Will individual Reformed and Presbyterians jump on the Republican, Nationalist, anti-immigration band wagon and thus alienate the immigrants from even giving an audience to the Reformed Faith? Speaking out against the "invasion" of the other cultures within our borders and wish to turn these "illegals" over to ICE (Immigration and Customs Enforcement)?

OR

Will the Reformed and Presbyterian Church/individuals act like Christ and stretch out their hands to the disliked and unloved Samaritans of our time? Dine with the harlots and tax collectors (so to speak or as many see the immigrants)? The duty of Christians is to proclaim the Gospel to all people regardless of their social standing, and not to be an agent to oppress those that are perceived below their status.

We talk about sending missionaries to foreign lands, what will we do with those from foreign lands that are at our doorstep? Ignore them or reach out to them with the one True Gospel?

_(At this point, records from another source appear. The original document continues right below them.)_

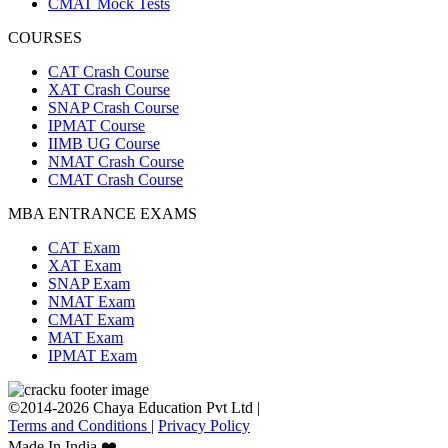
CMAT Mock Tests
COURSES
CAT Crash Course
XAT Crash Course
SNAP Crash Course
IPMAT Course
IIMB UG Course
NMAT Crash Course
CMAT Crash Course
MBA ENTRANCE EXAMS
CAT Exam
XAT Exam
SNAP Exam
NMAT Exam
CMAT Exam
MAT Exam
IPMAT Exam
©2014-2026 Chaya Education Pvt Ltd |
Terms and Conditions
|
Privacy Policy
Made In India ❤️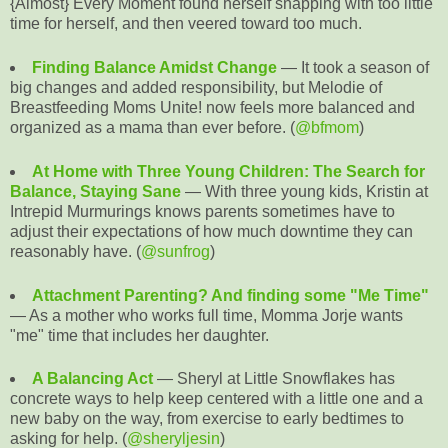
{Almost} Every Moment found herself snapping with too little
time for herself, and then veered toward too much.
Finding Balance Amidst Change
— It took a season of
big changes and added responsibility, but Melodie of
Breastfeeding Moms Unite! now feels more balanced and
organized as a mama than ever before. (
@bfmom
)
At Home with Three Young Children: The Search for
Balance, Staying Sane
— With three young kids, Kristin at
Intrepid Murmurings knows parents sometimes have to
adjust their expectations of how much downtime they can
reasonably have. (
@sunfrog
)
Attachment Parenting? And finding some "Me Time"
— As a mother who works full time, Momma Jorje wants
"me" time that includes her daughter.
A Balancing Act
— Sheryl at Little Snowflakes has
concrete ways to help keep centered with a little one and a
new baby on the way, from exercise to early bedtimes to
asking for help. (
@sheryljesin
)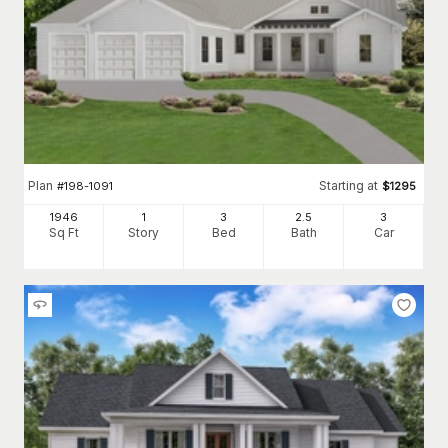
Plan
Starting at
#
198-1091
$
1295
1946
1
3
2
.5
3
Sq Ft
Story
Bed
Bath
Car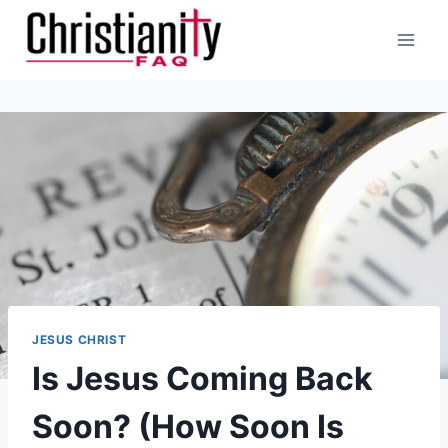
Skip
to
content
JESUS CHRIST
Is Jesus Coming Back
Soon? (How Soon Is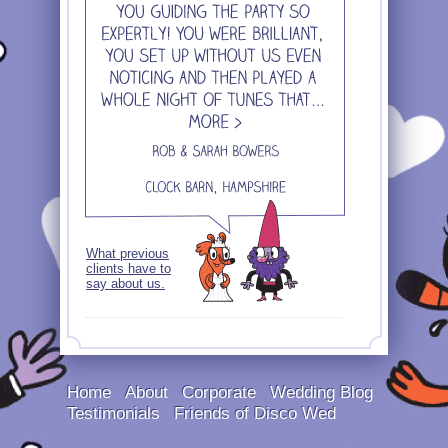
What previous
clients have to
say about us.
Home
About
Corporate
Wedding Blog
Testimonials
Friends of Disco Wed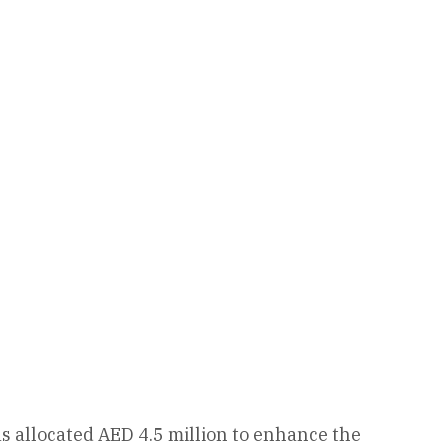
 allocated AED 4.5 million to enhance the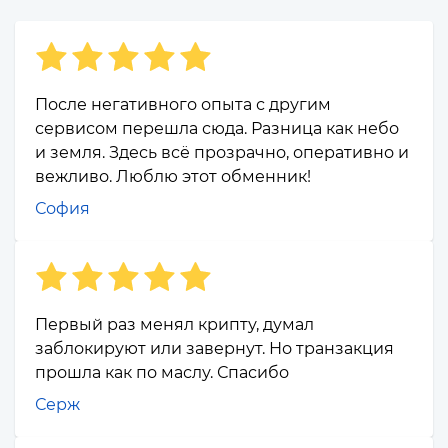
После негативного опыта с другим
сервисом перешла сюда. Разница как небо
и земля. Здесь всё прозрачно, оперативно и
вежливо. Люблю этот обменник!
София
Первый раз менял крипту, думал
заблокируют или завернут. Но транзакция
прошла как по маслу. Спасибо
Серж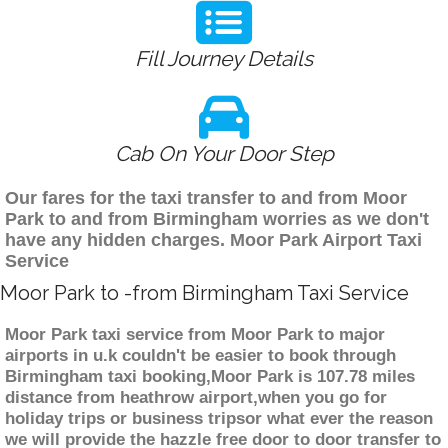
Fill Journey Details
Cab On Your Door Step
Our fares for the taxi transfer to and from Moor
Park to and from Birmingham worries as we don't
have any hidden charges. Moor Park Airport Taxi
Service
Moor Park to -from Birmingham Taxi Service
Moor Park taxi service from Moor Park to major
airports in u.k couldn't be easier to book through
Birmingham taxi booking,Moor Park is 107.78 miles
distance from heathrow airport,when you go for
holiday trips or business tripsor what ever the reason
we will provide the hazzle free door to door transfer to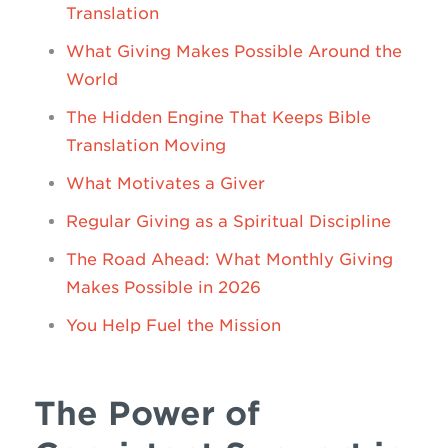
Translation
What Giving Makes Possible Around the
World
The Hidden Engine That Keeps Bible
Translation Moving
What Motivates a Giver
Regular Giving as a Spiritual Discipline
The Road Ahead: What Monthly Giving
Makes Possible in 2026
You Help Fuel the Mission
The Power of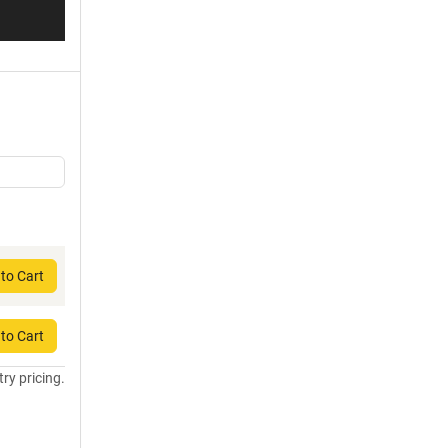
to Cart
to Cart
try pricing.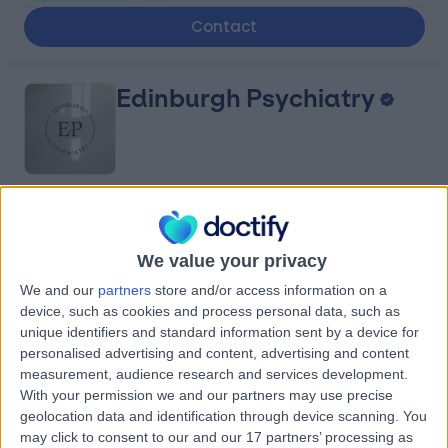
Contact
Edinburgh Psychiatry
4.80
(
20 reviews
)
/5
0.81 miles | 10A St Colme St, Edinburgh, United Kingdom,
We value your privacy
EH3 6AA
We and our
partners
store and/or access information on a
Psychiatry
+9
device, such as cookies and process personal data, such as
Contact
unique identifiers and standard information sent by a device for
personalised advertising and content, advertising and content
measurement, audience research and services development.
Women First
With your permission we and our partners may use precise
geolocation data and identification through device scanning. You
Healthcare
may click to consent to our and our 17 partners’ processing as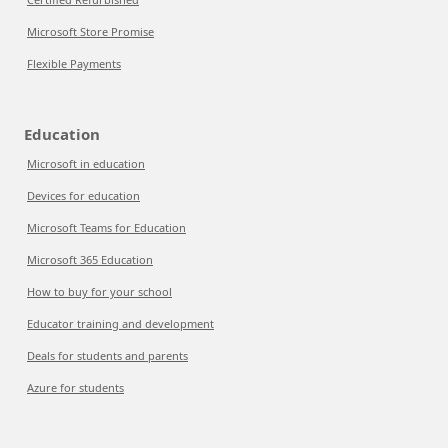
Microsoft Store Promise
Flexible Payments
Education
Microsoft in education
Devices for education
Microsoft Teams for Education
Microsoft 365 Education
How to buy for your school
Educator training and development
Deals for students and parents
Azure for students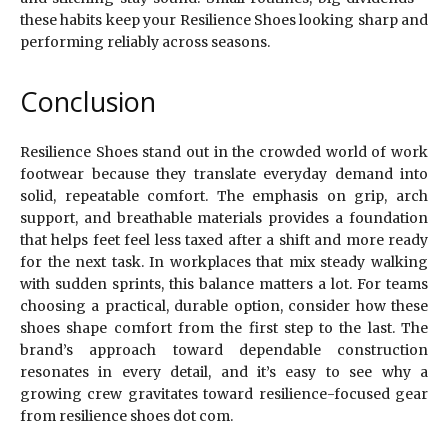
these habits keep your Resilience Shoes looking sharp and
performing reliably across seasons.
Conclusion
Resilience Shoes stand out in the crowded world of work
footwear because they translate everyday demand into
solid, repeatable comfort. The emphasis on grip, arch
support, and breathable materials provides a foundation
that helps feet feel less taxed after a shift and more ready
for the next task. In workplaces that mix steady walking
with sudden sprints, this balance matters a lot. For teams
choosing a practical, durable option, consider how these
shoes shape comfort from the first step to the last. The
brand’s approach toward dependable construction
resonates in every detail, and it’s easy to see why a
growing crew gravitates toward resilience-focused gear
from resilience shoes dot com.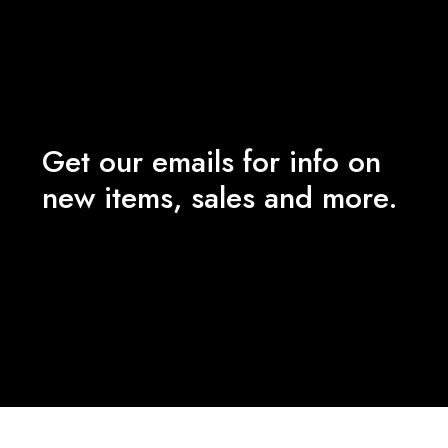
Get our emails for info on
new items, sales and more.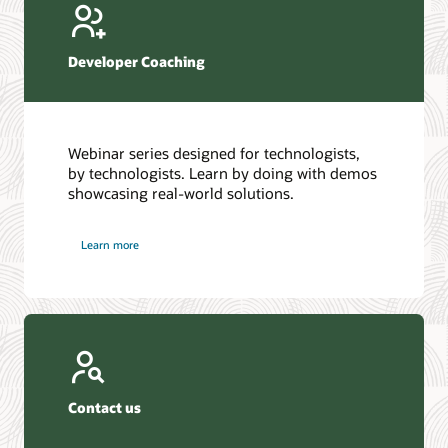
Developer Coaching
Webinar series designed for technologists,
by technologists. Learn by doing with demos
showcasing real-world solutions.
Learn more
Contact us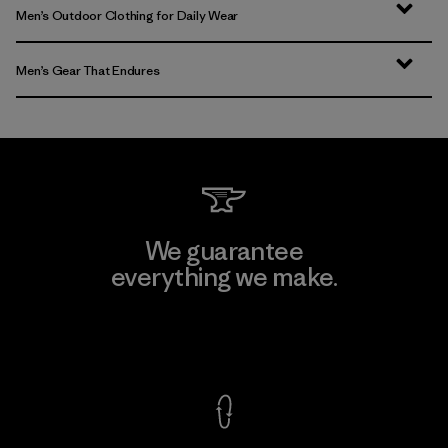
Men’s Outdoor Clothing for Daily Wear
Men’s Gear That Endures
We guarantee
everything we make.
View Ironclad Guarantee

Many of them are Roman Catholic or Muslim by profession, WE can reach out to them and by the power of the Gospel and the work of the Holy Spirit they can become followers of Christ.

The Church has a tremendous opportunity and even obligation to reach out to the newly arrival in this nation. I pray that the Church does not squander this due to political ideology that can cause Christians to act contrary to the Gospel proclamation as was done towards the African-Americans.


----------



## Reformed Covenanter (May 2, 2008)

Good post Nate. It is important that Christians get their socio-politcal ethics from the Bible and not from GOP or British Conservative politicians. Although I do not believe that immigrants should be citizens until they become members of a Protestant church, nevertheless, there should be no restrictions upon them sojourning in our nations (as long as they do not openly practice false religion, and there is no welfare state for them - or anyone else - to live off).


----------